%%
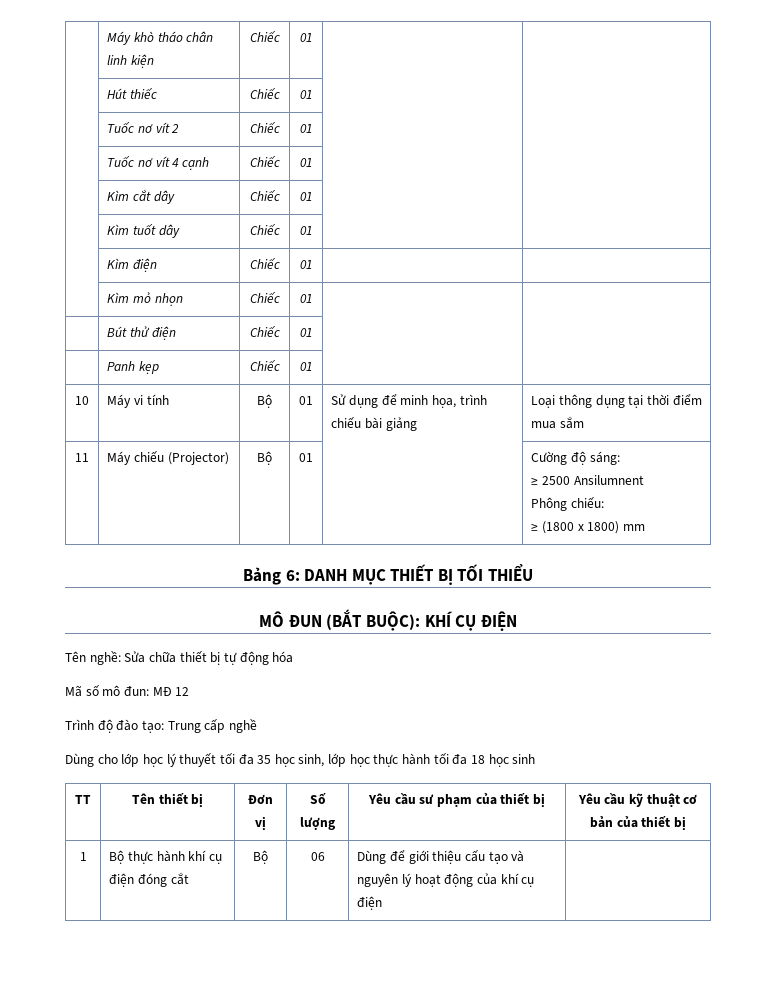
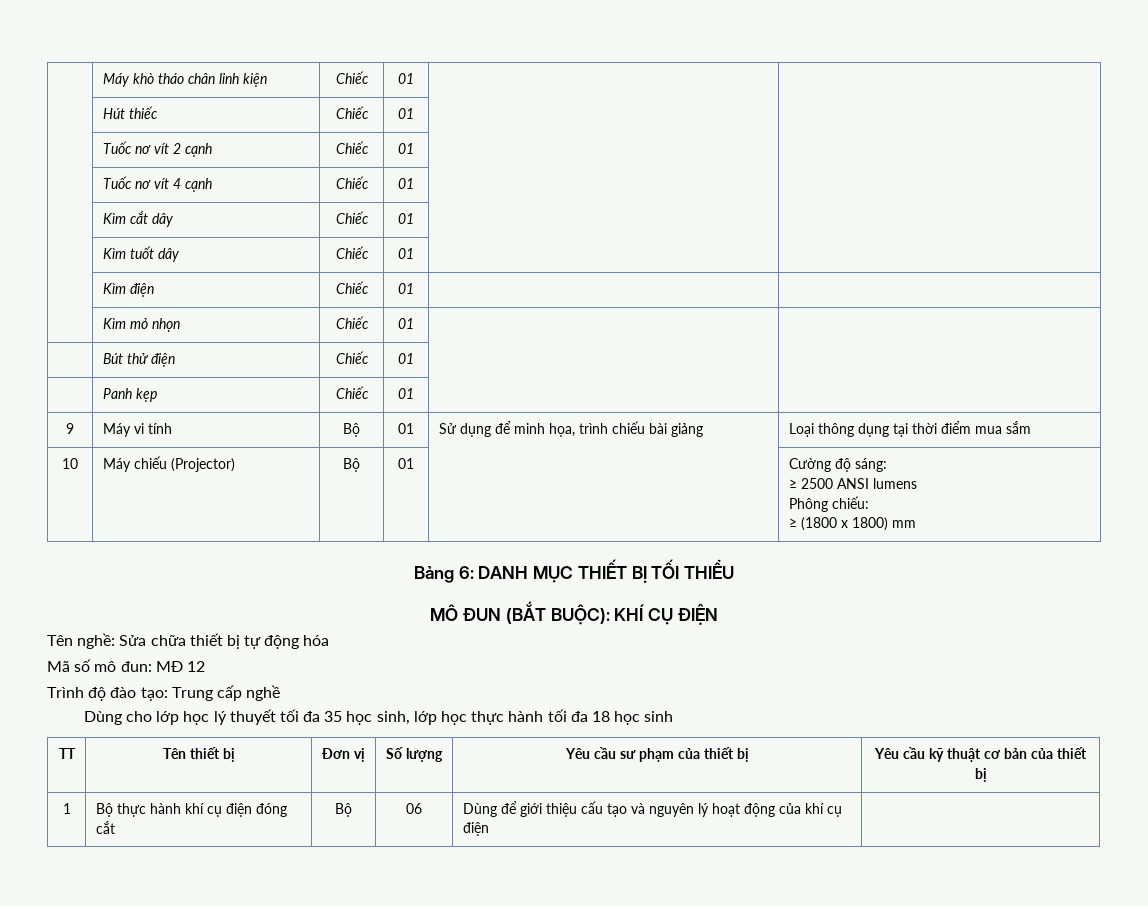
(180, 128) none -> [184,143,212,157] cạnh
[75,396,89,405] 10 -> [66,423,74,434] 9
[75,453,89,462] 11 -> [62,458,78,469] 10
[573,475,644,485] Ansilumnent -> [836,478,917,489] ANSI lumens

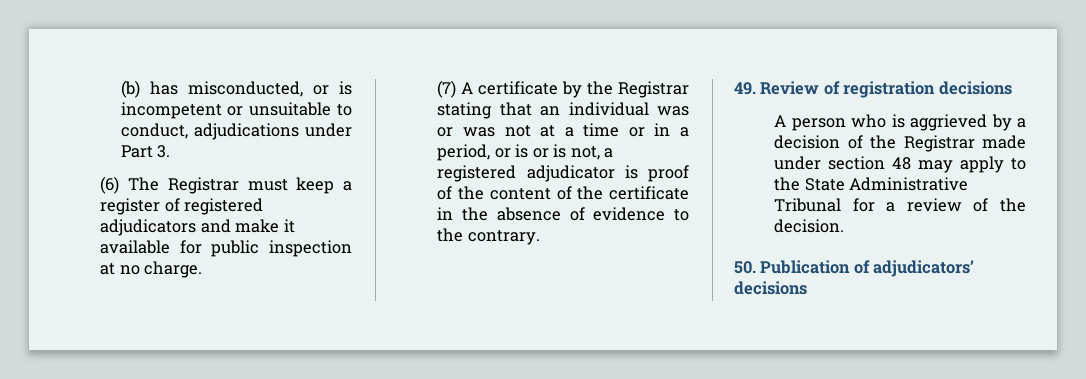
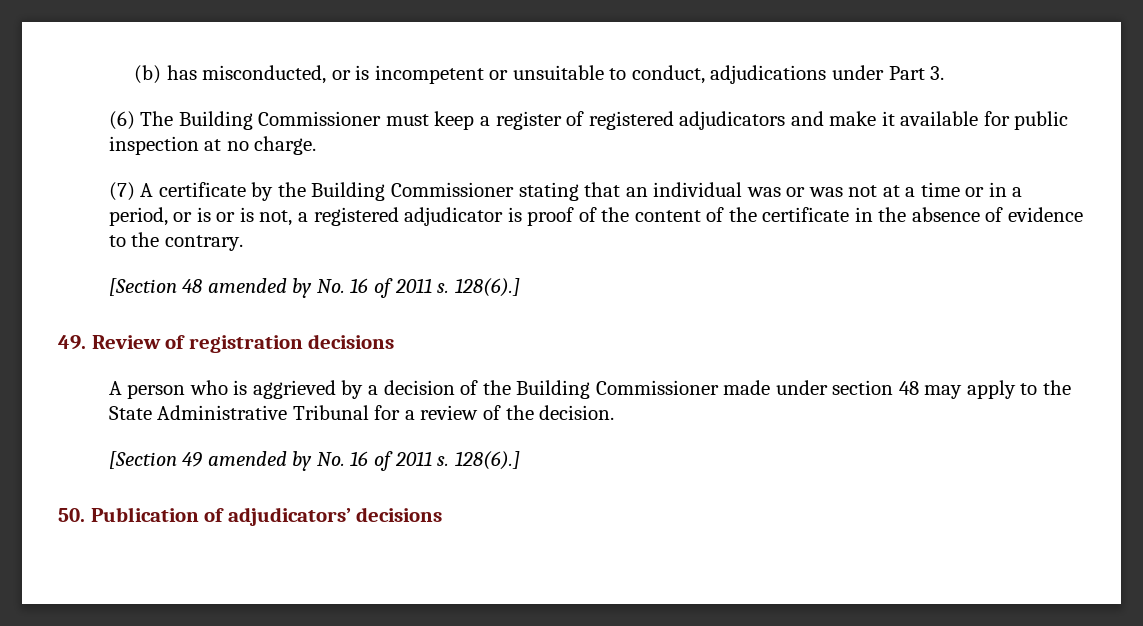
[167,177,239,194] Registrar -> [178,111,382,130] Building Commissioner
[618,81,689,98] Registrar -> [311,182,514,201] Building Commissioner
(540, 237) none -> [108,278,520,298] // [Section 48 amended by No. 16 of 2011 s. 128(6).]
[903,135,975,152] Registrar -> [516,380,719,399] Building Commissioner
(845, 226) none -> [108,451,520,471] // [Section 49 amended by No. 16 of 2011 s. 128(6).]

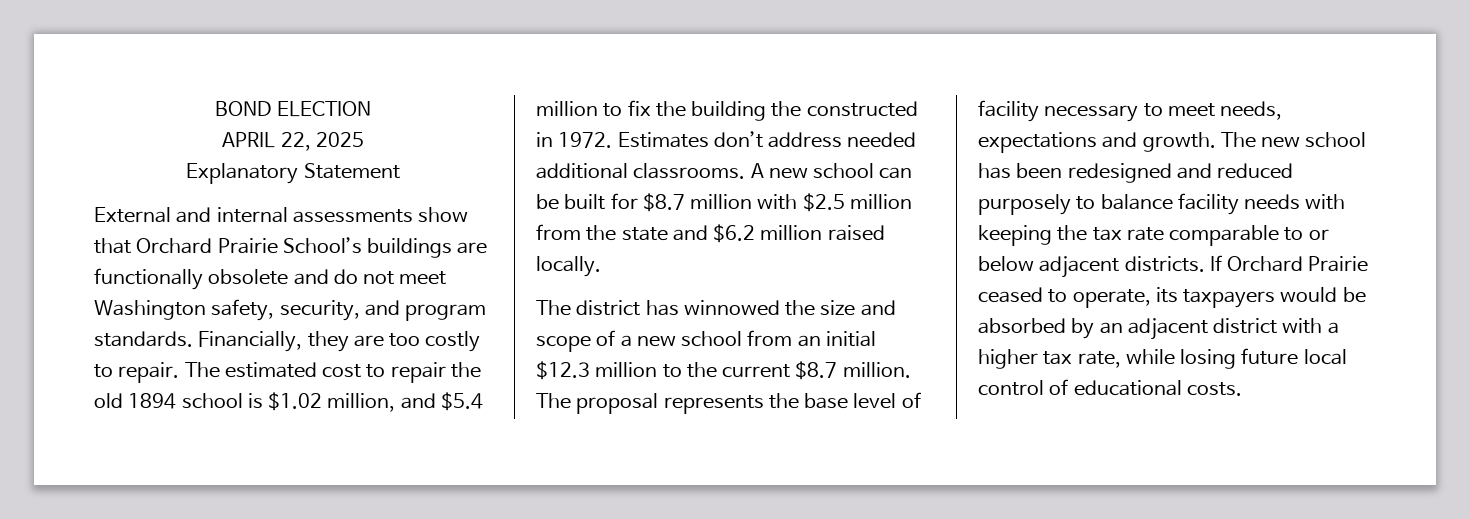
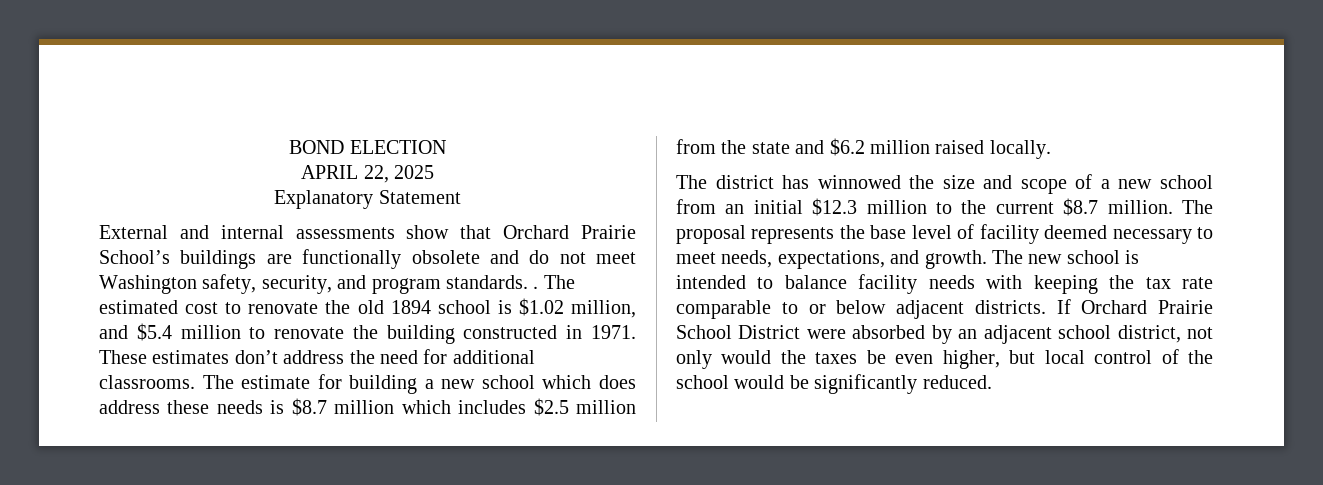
[198,331,481,352] [94,362,180,383] Financially, they are too costly to repair. -> [533,286,539,289] .
[390,362,446,383] repair -> [248,302,319,314] renovate
[627,100,651,116] fix -> [274,327,345,339] renovate
[771,101,802,117] the -> (455, 334) none
[558,131,917,148] [536,163,913,179] [536,193,798,212] 1972. Estimates don’t address needed additional classrooms. A new school can be built for $8.7 million with -> [591,325,636,339] [99,349,535,364] [99,374,636,394] [99,398,527,416] 1971. These estimates don’t address the need for additional classrooms. The estimate for building a new school which does address these needs is $8.7 million which includes
(1039, 111) none -> [1044,225,1108,239] deemed
[978,132,1097,153] expectations -> [777,250,885,269] expectations,
[978,163,1294,183] [978,194,1071,215] has been redesigned and reduced purposely -> [1125,250,1140,264] [676,275,746,289] is intended
[978,287,1366,308] [978,318,1339,340] [978,348,1347,369] [978,379,1242,396] ceased to operate, its taxpayers would be absorbed by an adjacent district with a higher tax rate, while losing future local control of educational costs. -> [676,325,1213,344] [676,349,1213,369] [676,374,992,394] School District were absorbed by an adjacent school district, not only would the taxes be even higher, but local control of the school would be significantly reduced.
%%
> _HOW TO COMPLETE THIS TASK_: From the material above, gather all lines that include the string "repair" and copy them.

> _SOLUTION FOR THIS EXERCISE_:
[198,331,481,352] [94,362,180,383] Financially, they are too costly to repair. -> [533,286,539,289] .
[390,362,446,383] repair -> [248,302,319,314] renovate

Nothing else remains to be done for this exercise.